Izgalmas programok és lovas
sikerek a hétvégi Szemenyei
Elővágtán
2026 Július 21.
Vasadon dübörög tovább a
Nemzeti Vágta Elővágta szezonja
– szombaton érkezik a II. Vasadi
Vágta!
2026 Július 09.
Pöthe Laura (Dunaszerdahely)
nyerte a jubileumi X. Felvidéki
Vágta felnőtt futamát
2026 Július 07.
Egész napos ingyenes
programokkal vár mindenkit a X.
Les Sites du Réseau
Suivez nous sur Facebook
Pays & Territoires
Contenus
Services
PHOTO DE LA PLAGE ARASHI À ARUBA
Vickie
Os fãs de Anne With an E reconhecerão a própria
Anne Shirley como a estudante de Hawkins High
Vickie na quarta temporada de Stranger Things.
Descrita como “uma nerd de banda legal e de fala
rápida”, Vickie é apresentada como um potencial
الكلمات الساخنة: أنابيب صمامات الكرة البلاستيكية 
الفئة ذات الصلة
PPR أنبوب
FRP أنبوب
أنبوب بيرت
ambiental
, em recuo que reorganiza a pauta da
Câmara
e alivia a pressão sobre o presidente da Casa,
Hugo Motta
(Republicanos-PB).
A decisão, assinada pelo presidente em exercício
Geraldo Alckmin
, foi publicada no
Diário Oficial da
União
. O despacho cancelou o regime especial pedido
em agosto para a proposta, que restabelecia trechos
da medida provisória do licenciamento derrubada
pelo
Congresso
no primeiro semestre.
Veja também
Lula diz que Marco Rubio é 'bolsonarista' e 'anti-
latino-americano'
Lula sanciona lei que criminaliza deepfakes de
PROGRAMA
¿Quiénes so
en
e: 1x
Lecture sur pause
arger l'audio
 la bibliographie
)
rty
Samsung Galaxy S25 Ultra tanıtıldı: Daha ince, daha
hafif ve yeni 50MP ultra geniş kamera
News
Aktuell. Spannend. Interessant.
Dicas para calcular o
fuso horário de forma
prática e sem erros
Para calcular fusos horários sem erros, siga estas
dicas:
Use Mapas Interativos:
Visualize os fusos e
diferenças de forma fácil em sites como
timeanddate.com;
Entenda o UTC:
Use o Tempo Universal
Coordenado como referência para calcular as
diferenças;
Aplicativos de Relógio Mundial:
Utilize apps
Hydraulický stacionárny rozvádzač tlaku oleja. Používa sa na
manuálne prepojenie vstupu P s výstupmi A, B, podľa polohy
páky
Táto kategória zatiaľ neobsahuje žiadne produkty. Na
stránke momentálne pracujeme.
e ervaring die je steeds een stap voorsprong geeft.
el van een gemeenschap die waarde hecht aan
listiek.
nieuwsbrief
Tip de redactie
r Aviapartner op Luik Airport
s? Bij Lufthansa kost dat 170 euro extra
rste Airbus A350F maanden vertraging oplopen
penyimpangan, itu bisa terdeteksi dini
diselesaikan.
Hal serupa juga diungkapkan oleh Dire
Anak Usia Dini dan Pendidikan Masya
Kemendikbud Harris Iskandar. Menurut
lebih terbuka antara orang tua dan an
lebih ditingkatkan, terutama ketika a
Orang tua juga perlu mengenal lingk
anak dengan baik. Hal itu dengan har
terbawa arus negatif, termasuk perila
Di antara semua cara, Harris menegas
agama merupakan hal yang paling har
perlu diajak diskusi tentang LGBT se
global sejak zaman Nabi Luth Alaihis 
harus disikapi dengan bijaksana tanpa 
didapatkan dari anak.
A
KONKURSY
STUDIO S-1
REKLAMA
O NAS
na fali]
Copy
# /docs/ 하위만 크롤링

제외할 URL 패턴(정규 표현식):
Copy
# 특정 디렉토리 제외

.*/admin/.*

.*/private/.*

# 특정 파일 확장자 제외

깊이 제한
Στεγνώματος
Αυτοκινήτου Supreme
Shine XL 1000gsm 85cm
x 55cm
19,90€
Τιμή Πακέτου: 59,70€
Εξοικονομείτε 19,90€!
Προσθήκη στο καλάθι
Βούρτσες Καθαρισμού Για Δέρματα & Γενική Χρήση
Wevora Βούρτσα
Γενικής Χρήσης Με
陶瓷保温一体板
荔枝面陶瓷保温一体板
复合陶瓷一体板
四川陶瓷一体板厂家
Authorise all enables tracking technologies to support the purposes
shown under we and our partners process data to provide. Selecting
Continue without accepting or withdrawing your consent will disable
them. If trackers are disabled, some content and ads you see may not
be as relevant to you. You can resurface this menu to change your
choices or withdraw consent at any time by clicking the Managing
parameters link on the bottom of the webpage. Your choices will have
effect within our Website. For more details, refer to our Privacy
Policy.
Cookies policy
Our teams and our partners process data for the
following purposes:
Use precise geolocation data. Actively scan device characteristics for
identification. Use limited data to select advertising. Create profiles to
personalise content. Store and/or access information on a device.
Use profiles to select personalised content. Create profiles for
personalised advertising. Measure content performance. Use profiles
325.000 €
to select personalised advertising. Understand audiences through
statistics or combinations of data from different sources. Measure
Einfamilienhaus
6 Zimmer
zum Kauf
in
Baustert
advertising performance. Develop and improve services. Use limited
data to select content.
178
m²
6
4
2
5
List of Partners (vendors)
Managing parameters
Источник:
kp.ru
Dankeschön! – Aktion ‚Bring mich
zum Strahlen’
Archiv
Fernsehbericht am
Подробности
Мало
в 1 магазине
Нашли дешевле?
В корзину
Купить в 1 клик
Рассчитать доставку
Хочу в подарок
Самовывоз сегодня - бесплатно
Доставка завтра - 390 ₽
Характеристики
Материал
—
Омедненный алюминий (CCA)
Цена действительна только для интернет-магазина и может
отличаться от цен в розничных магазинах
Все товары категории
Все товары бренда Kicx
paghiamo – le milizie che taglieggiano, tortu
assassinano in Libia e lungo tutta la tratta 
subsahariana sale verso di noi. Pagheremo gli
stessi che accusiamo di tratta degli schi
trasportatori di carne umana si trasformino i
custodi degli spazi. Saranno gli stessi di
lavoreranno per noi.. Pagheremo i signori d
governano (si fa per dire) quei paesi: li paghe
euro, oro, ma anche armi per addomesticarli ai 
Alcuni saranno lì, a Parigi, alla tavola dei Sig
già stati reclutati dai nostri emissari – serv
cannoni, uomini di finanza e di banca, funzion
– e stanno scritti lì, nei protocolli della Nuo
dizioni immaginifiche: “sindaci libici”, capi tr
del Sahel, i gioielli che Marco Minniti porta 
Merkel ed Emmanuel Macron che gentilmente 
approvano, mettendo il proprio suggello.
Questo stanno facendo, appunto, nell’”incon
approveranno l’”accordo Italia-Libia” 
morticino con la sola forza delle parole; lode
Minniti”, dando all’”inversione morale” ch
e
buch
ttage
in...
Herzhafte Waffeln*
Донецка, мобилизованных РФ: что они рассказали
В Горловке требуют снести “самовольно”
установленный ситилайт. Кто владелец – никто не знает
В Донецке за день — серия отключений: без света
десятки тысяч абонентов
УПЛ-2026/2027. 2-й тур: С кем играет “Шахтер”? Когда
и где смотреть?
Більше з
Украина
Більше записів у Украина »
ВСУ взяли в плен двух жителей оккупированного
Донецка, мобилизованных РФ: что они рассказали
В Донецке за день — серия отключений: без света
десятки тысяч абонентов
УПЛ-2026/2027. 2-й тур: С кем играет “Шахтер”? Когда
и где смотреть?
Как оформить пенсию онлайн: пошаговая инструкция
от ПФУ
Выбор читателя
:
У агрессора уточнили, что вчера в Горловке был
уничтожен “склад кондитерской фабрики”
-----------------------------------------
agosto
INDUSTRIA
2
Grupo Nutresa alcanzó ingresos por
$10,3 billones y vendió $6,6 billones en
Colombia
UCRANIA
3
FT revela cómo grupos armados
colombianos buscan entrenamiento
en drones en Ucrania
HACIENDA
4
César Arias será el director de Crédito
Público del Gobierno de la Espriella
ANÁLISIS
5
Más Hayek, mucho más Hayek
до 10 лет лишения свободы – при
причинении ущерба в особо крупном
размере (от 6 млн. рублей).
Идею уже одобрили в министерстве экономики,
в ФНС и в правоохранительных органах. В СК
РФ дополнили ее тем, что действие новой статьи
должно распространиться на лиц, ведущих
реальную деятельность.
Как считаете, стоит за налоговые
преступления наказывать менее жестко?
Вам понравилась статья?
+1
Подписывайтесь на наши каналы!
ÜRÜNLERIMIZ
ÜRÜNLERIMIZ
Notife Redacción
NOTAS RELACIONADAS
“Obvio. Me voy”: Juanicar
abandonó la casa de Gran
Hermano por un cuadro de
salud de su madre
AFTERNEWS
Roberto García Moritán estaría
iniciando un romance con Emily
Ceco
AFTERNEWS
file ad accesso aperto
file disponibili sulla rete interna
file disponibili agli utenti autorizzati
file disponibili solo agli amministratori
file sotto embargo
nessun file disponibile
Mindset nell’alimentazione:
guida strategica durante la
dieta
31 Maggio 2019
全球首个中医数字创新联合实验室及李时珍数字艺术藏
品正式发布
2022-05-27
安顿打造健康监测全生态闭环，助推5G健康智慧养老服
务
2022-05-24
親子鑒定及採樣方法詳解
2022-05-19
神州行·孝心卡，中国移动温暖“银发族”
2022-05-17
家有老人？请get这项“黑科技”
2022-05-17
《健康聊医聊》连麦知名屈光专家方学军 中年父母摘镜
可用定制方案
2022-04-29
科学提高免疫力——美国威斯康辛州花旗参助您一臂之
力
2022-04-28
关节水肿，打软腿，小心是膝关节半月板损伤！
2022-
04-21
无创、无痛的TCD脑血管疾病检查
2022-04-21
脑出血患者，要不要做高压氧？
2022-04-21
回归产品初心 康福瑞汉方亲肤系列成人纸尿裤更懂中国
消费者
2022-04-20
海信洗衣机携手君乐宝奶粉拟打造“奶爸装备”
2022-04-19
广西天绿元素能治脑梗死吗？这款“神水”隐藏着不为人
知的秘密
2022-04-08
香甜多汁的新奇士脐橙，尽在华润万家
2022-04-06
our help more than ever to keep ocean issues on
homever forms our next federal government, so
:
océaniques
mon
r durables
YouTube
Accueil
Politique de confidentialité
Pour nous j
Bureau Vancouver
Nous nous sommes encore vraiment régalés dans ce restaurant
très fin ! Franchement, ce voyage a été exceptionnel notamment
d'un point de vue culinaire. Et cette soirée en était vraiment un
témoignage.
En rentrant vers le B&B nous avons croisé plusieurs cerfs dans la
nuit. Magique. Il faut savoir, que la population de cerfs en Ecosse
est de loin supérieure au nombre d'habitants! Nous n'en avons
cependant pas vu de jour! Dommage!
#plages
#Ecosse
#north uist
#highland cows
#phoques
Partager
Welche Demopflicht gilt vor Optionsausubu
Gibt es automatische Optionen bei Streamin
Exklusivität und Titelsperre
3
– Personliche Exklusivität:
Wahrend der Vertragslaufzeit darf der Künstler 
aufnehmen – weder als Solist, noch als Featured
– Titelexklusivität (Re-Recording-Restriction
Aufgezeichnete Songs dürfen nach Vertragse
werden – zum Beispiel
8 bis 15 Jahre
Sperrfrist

◆ Aim of the exercise
For the word "avons", show every line of the entries that holds it.

◆ Response area
En rentrant vers le B&B nous avons croisé plusieurs cerfs dans la
est de loin supérieure au nombre d'habitants! Nous n'en avons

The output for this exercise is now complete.